Since 1893 the contention has been carried on by the silver men in a public agitation in favor of free silver coinage, without compromise or international agreement, and this year (1896), by our form of political referendum, the question has been referred to the people for decision.

We have attempted to include four representative orations on this complex subject, from four of our most prominent public men. The literature of the subject is unlimited. Mr. Morrill is a representative advocate of the gold standard. In the same discussion Mr. Blaine offers a compromise position. Senator Sherman is an international bimetallist and a pronounced opponent of independent silver coinage. He has given much attention—probably no one has given more—to financial questions during a long public life. Senator Jones is recognized as one of the ablest advocates and one of the deepest students of monetary problems on the free silver side of the controversy. The extracts from these speeches will indicate the merits of the long debate on silver coinage,—the greatest question in our financial history in a quarter of a century.

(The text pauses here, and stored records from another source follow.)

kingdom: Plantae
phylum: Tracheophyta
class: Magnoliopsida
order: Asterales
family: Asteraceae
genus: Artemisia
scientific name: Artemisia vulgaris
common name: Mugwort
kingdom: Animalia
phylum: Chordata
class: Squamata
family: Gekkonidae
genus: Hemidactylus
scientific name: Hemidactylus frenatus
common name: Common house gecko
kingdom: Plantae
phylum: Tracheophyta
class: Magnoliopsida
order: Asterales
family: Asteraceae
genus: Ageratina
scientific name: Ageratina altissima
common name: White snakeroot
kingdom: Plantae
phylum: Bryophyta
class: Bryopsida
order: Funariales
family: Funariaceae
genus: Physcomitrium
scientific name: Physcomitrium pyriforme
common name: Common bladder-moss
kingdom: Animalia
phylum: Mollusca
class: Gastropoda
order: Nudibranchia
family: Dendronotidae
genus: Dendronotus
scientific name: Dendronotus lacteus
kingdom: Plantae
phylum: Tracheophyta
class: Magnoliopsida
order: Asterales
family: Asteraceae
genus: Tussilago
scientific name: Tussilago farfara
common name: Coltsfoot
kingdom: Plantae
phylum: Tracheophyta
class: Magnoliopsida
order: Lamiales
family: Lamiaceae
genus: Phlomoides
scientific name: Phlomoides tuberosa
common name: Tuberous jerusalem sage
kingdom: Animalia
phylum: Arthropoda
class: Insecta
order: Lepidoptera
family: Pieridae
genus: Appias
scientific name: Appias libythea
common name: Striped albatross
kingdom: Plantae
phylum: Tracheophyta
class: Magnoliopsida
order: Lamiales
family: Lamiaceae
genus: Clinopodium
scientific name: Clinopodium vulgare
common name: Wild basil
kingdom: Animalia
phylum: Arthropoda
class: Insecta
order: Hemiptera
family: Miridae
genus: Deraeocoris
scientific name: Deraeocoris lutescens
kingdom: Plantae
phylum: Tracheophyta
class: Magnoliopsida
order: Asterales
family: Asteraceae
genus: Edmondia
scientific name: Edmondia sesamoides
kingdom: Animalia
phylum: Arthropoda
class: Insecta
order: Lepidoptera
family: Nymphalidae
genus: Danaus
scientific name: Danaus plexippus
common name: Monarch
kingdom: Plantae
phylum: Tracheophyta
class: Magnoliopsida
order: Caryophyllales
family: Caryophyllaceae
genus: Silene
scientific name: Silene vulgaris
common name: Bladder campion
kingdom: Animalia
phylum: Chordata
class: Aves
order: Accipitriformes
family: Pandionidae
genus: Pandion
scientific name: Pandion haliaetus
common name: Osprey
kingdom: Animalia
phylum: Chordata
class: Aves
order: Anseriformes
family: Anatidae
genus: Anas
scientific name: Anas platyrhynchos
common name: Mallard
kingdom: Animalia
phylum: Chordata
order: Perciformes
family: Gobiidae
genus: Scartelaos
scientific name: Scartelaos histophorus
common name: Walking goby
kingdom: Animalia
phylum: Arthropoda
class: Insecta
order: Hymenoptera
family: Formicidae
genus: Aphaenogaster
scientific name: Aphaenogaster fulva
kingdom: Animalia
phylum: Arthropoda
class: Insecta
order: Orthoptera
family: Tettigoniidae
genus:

The reform of the Civil Service has been a subject of public attention especially since 1867. The public service of the United States is divided into three branches, the civil, military, and naval. By the civil service we mean that which is neither military nor naval, and it comprises all the offices by which the civil administration is carried on. The struggle for Civil Service Reform has been an effort to substitute what is known as the "Merit System" for what is known as the "Spoils System"; to require that appointment to public office should depend, not upon the applicant's having rendered a party service, but upon his fitness to render a public service. It would seem that the establishment in public practice of so obvious a principle should require no contest or agitation; and that the civil service should ever have been perverted and that a long struggle should be necessary to reform it, are to be explained only in connection with a modern party organization and a party machinery and usage which were entirely unforeseen by the framers of the Constitution. The practice of the early administrations was reasonable and natural. Washington required of applicants for places in the civil service proofs of ability, integrity, and fitness. "Beyond this," he said, "nothing with me is necessary or will be of any avail." Washington did not dream that party service should be considered as a reason for a public appointment. John Adams followed the example of Washington. Jefferson came into power at the head of a victorious party which had displaced its opponent after a bitter struggle. The pressure for places was strong, but Jefferson resisted it, and he declared in a famous utterance that "the only questions concerning a candidate shall be, Is he honest? is he capable? is he faithful to the Constitution?" Madison, Monroe, and John Quincy Adams followed in the same practice so faithfully that a joint Congressional Committee was led to say in 1868 that, having consulted all accessible means of information, they had not learned of a single removal of a subordinate officer except for cause, from the beginning of Washington's administration to the close of that of John Quincy Adams.